Wednesday, May 4, 2011

Every passing day, this becomes a play ground of excesses. As I rush towards borders with the rough wind scarring my face and the sun branding my skin, and I cling on to you just that much tighter. Bury my head on your shoulder and inhale deeply. I feel safe. Arguments pile up, conversations show serrated edges between our fingers. And you look at me with complete disbelief- How could you DO this? How could you ever imagine anything else?
I never imagined anything else. Never the anger, never the fear of having to lose any little bit of us. Just never seemed possible that you and I would be on opposite sides of any battle field anywhere. Leave alone this swings and slides of excesses. And I look at you- pouting- You didn’t let me swing. You grab my hand a little tighter and pull me away.
Tomorrow. I promise.

Sunday, May 1, 2011

Leave no Memories

Sometimes it is just that much harder to fathom what sort of an effect you have left on someone’s life. You may not bother and with a shrug of a shoulder push their thoughts away into the dark recesses with so many other abandoned memories.
There are memories of a touch, a look, a certain off-handed event with no connection to the rest that followed. Affection itself is one of the most over whelming memories. And I want to leave none.
I cannot imagine I affected you, mattered that much. There is no internal or private triumph in this statement. There is just overwhelming sorrow.
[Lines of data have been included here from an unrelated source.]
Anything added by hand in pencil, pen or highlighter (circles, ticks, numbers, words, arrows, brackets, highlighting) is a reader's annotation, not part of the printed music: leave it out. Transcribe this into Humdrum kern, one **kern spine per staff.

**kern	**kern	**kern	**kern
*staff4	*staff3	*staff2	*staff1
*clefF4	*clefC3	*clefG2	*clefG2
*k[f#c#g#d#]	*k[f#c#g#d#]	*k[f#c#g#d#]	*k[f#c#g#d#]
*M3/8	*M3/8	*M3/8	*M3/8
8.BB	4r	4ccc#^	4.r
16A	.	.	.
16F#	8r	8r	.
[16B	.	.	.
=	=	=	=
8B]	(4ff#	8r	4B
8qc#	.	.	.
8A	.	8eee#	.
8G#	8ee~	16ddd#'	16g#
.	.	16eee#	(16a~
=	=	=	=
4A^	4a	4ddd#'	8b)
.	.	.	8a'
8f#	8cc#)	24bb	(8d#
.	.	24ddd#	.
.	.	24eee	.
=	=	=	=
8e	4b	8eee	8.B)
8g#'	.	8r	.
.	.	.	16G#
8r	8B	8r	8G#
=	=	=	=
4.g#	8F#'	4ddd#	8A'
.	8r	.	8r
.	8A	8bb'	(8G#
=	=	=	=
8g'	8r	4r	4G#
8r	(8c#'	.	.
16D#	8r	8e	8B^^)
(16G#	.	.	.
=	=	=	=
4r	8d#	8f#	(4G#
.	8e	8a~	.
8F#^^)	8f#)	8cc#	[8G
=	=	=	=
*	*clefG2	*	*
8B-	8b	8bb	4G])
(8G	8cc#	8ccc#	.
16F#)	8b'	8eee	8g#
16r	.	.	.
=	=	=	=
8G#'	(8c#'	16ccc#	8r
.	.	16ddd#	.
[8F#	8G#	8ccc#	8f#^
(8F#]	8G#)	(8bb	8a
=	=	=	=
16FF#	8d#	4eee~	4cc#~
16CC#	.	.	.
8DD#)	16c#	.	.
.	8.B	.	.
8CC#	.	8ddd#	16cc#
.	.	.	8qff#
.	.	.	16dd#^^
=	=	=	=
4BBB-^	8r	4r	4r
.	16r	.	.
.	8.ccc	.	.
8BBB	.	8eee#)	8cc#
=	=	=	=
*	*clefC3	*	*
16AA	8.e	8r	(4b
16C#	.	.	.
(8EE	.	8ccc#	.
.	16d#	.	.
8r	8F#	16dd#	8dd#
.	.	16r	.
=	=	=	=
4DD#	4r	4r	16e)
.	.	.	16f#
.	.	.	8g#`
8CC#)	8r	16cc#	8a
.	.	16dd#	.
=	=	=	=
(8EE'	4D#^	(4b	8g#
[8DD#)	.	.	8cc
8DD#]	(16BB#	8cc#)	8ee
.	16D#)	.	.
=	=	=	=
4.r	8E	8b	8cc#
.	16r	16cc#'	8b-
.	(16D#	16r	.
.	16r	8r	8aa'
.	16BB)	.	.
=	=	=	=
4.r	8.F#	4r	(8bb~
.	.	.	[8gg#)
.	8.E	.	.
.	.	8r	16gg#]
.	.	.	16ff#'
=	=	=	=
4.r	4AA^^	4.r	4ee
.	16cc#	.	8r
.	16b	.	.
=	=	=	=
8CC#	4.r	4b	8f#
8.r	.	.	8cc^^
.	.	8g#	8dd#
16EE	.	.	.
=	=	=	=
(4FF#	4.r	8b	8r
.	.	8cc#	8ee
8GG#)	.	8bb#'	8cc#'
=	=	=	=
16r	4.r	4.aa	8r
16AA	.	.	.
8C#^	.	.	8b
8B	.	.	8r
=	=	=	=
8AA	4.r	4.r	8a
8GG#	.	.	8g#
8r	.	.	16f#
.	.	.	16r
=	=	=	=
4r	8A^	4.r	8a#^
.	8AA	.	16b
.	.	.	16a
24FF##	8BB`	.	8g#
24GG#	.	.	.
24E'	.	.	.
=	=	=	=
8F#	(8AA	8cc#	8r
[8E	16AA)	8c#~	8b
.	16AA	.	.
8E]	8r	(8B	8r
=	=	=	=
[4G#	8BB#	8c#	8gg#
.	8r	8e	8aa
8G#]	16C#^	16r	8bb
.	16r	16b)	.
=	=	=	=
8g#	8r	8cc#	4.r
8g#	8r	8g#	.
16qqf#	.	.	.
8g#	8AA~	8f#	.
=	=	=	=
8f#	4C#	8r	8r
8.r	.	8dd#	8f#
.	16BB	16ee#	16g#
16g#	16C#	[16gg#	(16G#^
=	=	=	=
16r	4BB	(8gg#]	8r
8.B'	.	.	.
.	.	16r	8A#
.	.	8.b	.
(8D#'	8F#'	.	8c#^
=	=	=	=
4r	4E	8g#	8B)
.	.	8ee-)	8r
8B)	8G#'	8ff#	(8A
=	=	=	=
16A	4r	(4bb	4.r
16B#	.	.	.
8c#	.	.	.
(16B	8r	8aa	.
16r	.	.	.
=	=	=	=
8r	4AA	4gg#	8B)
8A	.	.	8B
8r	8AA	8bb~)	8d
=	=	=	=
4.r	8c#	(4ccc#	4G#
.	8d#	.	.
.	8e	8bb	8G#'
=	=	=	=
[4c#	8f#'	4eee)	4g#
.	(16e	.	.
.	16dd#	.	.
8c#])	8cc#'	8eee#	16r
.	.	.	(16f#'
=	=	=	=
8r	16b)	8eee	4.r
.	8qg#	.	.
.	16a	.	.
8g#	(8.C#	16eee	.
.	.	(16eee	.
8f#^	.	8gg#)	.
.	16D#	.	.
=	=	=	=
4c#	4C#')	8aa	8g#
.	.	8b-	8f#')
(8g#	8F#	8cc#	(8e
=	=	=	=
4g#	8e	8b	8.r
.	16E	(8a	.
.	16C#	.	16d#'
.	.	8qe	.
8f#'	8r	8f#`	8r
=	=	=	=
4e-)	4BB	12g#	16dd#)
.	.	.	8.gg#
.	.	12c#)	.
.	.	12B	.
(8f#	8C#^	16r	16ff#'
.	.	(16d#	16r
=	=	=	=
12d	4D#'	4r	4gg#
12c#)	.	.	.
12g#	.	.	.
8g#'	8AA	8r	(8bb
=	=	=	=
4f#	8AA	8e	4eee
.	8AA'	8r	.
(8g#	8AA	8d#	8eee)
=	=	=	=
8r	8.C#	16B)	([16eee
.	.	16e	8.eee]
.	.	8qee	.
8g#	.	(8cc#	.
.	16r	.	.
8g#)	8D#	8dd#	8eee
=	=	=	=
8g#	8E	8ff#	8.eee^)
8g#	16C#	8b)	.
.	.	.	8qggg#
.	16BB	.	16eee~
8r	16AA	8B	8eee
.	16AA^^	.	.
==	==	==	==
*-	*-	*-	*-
When I leave I want to take the memories with me, take a wet wash cloth and wipe your mind clean. Settle your collar and kiss you on the forehead and say- go fall in love. Again. One more time. And this time it may be forever.
I don’t want to come to mind in sullen hours. I want to physically rip those pages out, get someone to do it- someone you don’t know and thus might trust involuntarily.
Why would I want to take them all away? Because knowing that I am a memory for you- makes it that much harder to use a wash cloth on my mind. Thoughts get tied in this terrible chaotic chain reaction, each implosion of tears into the veins followed swiftly by another.
It saddens me to leave memories.
To know that you have not let go of me quite yet- makes it that much harder to let go of you.